Task objective: Below are the records; repeat them in full, exactly.
START Given records
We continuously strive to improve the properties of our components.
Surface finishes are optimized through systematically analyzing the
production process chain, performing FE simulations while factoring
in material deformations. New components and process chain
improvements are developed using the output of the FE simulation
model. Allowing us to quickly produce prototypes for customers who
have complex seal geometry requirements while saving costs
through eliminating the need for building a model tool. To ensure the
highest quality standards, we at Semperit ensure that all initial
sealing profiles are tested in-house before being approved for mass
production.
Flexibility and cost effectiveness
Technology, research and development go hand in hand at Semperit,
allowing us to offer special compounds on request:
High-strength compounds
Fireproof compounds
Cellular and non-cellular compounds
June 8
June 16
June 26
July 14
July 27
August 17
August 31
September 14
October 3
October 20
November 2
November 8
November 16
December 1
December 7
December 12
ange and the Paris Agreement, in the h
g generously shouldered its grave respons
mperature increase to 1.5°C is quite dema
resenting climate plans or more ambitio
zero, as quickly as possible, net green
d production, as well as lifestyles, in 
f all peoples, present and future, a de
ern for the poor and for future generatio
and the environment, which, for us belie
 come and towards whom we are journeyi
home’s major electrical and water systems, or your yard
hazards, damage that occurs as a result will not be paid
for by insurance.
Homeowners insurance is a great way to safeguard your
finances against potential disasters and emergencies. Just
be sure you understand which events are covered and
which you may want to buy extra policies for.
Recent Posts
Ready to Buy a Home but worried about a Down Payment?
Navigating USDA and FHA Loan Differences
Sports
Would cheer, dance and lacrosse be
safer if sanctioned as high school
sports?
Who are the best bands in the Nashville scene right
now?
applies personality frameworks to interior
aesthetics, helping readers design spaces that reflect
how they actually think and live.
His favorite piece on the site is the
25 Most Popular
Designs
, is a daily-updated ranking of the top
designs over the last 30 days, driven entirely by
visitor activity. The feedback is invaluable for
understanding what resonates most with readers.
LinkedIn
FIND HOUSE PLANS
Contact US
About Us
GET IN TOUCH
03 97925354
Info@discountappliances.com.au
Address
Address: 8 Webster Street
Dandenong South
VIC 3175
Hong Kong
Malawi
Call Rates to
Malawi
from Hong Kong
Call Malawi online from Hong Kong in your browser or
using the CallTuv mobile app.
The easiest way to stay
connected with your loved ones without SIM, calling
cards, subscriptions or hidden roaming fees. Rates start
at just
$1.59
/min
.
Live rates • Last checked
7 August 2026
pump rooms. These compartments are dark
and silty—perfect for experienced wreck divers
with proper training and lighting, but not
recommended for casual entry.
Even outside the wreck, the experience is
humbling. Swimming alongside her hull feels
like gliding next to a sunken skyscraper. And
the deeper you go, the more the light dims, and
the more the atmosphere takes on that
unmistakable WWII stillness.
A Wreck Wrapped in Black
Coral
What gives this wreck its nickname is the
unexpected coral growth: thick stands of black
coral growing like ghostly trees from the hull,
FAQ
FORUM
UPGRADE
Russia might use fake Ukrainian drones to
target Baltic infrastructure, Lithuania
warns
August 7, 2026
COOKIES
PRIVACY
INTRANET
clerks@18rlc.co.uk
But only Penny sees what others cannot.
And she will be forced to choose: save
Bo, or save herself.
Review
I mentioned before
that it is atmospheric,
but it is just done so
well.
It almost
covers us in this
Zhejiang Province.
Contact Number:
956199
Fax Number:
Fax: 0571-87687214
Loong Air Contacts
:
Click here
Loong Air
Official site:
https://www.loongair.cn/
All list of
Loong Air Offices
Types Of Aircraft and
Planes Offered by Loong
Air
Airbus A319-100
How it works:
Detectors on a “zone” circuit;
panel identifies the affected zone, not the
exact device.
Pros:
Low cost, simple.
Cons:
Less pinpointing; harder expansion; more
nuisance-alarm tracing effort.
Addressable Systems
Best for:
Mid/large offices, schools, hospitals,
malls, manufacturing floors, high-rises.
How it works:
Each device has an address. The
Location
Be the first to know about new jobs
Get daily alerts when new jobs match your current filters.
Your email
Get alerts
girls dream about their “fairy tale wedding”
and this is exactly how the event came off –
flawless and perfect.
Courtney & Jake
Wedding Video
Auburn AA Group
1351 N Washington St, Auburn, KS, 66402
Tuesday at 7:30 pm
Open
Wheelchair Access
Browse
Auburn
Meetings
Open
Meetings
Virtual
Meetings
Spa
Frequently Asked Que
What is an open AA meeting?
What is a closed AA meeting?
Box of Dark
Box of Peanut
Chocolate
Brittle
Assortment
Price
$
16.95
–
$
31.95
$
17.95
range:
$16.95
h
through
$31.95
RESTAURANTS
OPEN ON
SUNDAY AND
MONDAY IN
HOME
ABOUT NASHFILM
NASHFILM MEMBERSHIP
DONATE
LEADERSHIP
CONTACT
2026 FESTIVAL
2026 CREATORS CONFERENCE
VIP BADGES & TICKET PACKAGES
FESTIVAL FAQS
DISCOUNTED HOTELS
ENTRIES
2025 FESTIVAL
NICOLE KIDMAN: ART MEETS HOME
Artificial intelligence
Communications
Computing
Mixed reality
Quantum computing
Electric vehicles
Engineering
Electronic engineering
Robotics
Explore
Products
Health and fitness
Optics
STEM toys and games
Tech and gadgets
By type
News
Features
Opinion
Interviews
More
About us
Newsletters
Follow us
END Given records
Your solution:
We continuously strive to improve the properties of our components.
Surface finishes are optimized through systematically analyzing the
production process chain, performing FE simulations while factoring
in material deformations. New components and process chain
improvements are developed using the output of the FE simulation
model. Allowing us to quickly produce prototypes for customers who
have complex seal geometry requirements while saving costs
through eliminating the need for building a model tool. To ensure the
highest quality standards, we at Semperit ensure that all initial
sealing profiles are tested in-house before being approved for mass
production.
Flexibility and cost effectiveness
Technology, research and development go hand in hand at Semperit,
allowing us to offer special compounds on request:
High-strength compounds
Fireproof compounds
Cellular and non-cellular compounds
June 8
June 16
June 26
July 14
July 27
August 17
August 31
September 14
October 3
October 20
November 2
November 8
November 16
December 1
December 7
December 12
ange and the Paris Agreement, in the h
g generously shouldered its grave respons
mperature increase to 1.5°C is quite dema
resenting climate plans or more ambitio
zero, as quickly as possible, net green
d production, as well as lifestyles, in 
f all peoples, present and future, a de
ern for the poor and for future generatio
and the environment, which, for us belie
 come and towards whom we are journeyi
home’s major electrical and water systems, or your yard
hazards, damage that occurs as a result will not be paid
for by insurance.
Homeowners insurance is a great way to safeguard your
finances against potential disasters and emergencies. Just
be sure you understand which events are covered and
which you may want to buy extra policies for.
Recent Posts
Ready to Buy a Home but worried about a Down Payment?
Navigating USDA and FHA Loan Differences
Sports
Would cheer, dance and lacrosse be
safer if sanctioned as high school
sports?
Who are the best bands in the Nashville scene right
now?
applies personality frameworks to interior
aesthetics, helping readers design spaces that reflect
how they actually think and live.
His favorite piece on the site is the
25 Most Popular
Designs
, is a daily-updated ranking of the top
designs over the last 30 days, driven entirely by
visitor activity. The feedback is invaluable for
understanding what resonates most with readers.
LinkedIn
FIND HOUSE PLANS
Contact US
About Us
GET IN TOUCH
03 97925354
Info@discountappliances.com.au
Address
Address: 8 Webster Street
Dandenong South
VIC 3175
Hong Kong
Malawi
Call Rates to
Malawi
from Hong Kong
Call Malawi online from Hong Kong in your browser or
using the CallTuv mobile app.
The easiest way to stay
connected with your loved ones without SIM, calling
cards, subscriptions or hidden roaming fees. Rates start
at just
$1.59
/min
.
Live rates • Last checked
7 August 2026
pump rooms. These compartments are dark
and silty—perfect for experienced wreck divers
with proper training and lighting, but not
recommended for casual entry.
Even outside the wreck, the experience is
humbling. Swimming alongside her hull feels
like gliding next to a sunken skyscraper. And
the deeper you go, the more the light dims, and
the more the atmosphere takes on that
unmistakable WWII stillness.
A Wreck Wrapped in Black
Coral
What gives this wreck its nickname is the
unexpected coral growth: thick stands of black
coral growing like ghostly trees from the hull,
FAQ
FORUM
UPGRADE
Russia might use fake Ukrainian drones to
target Baltic infrastructure, Lithuania
warns
August 7, 2026
COOKIES
PRIVACY
INTRANET
clerks@18rlc.co.uk
But only Penny sees what others cannot.
And she will be forced to choose: save
Bo, or save herself.
Review
I mentioned before
that it is atmospheric,
but it is just done so
well.
It almost
covers us in this
Zhejiang Province.
Contact Number:
956199
Fax Number:
Fax: 0571-87687214
Loong Air Contacts
:
Click here
Loong Air
Official site:
https://www.loongair.cn/
All list of
Loong Air Offices
Types Of Aircraft and
Planes Offered by Loong
Air
Airbus A319-100
How it works:
Detectors on a “zone” circuit;
panel identifies the affected zone, not the
exact device.
Pros:
Low cost, simple.
Cons:
Less pinpointing; harder expansion; more
nuisance-alarm tracing effort.
Addressable Systems
Best for:
Mid/large offices, schools, hospitals,
malls, manufacturing floors, high-rises.
How it works:
Each device has an address. The
Location
Be the first to know about new jobs
Get daily alerts when new jobs match your current filters.
Your email
Get alerts
girls dream about their “fairy tale wedding”
and this is exactly how the event came off –
flawless and perfect.
Courtney & Jake
Wedding Video
Auburn AA Group
1351 N Washington St, Auburn, KS, 66402
Tuesday at 7:30 pm
Open
Wheelchair Access
Browse
Auburn
Meetings
Open
Meetings
Virtual
Meetings
Spa
Frequently Asked Que
What is an open AA meeting?
What is a closed AA meeting?
Box of Dark
Box of Peanut
Chocolate
Brittle
Assortment
Price
$
16.95
–
$
31.95
$
17.95
range:
$16.95
h
through
$31.95
RESTAURANTS
OPEN ON
SUNDAY AND
MONDAY IN
HOME
ABOUT NASHFILM
NASHFILM MEMBERSHIP
DONATE
LEADERSHIP
CONTACT
2026 FESTIVAL
2026 CREATORS CONFERENCE
VIP BADGES & TICKET PACKAGES
FESTIVAL FAQS
DISCOUNTED HOTELS
ENTRIES
2025 FESTIVAL
NICOLE KIDMAN: ART MEETS HOME
Artificial intelligence
Communications
Computing
Mixed reality
Quantum computing
Electric vehicles
Engineering
Electronic engineering
Robotics
Explore
Products
Health and fitness
Optics
STEM toys and games
Tech and gadgets
By type
News
Features
Opinion
Interviews
More
About us
Newsletters
Follow us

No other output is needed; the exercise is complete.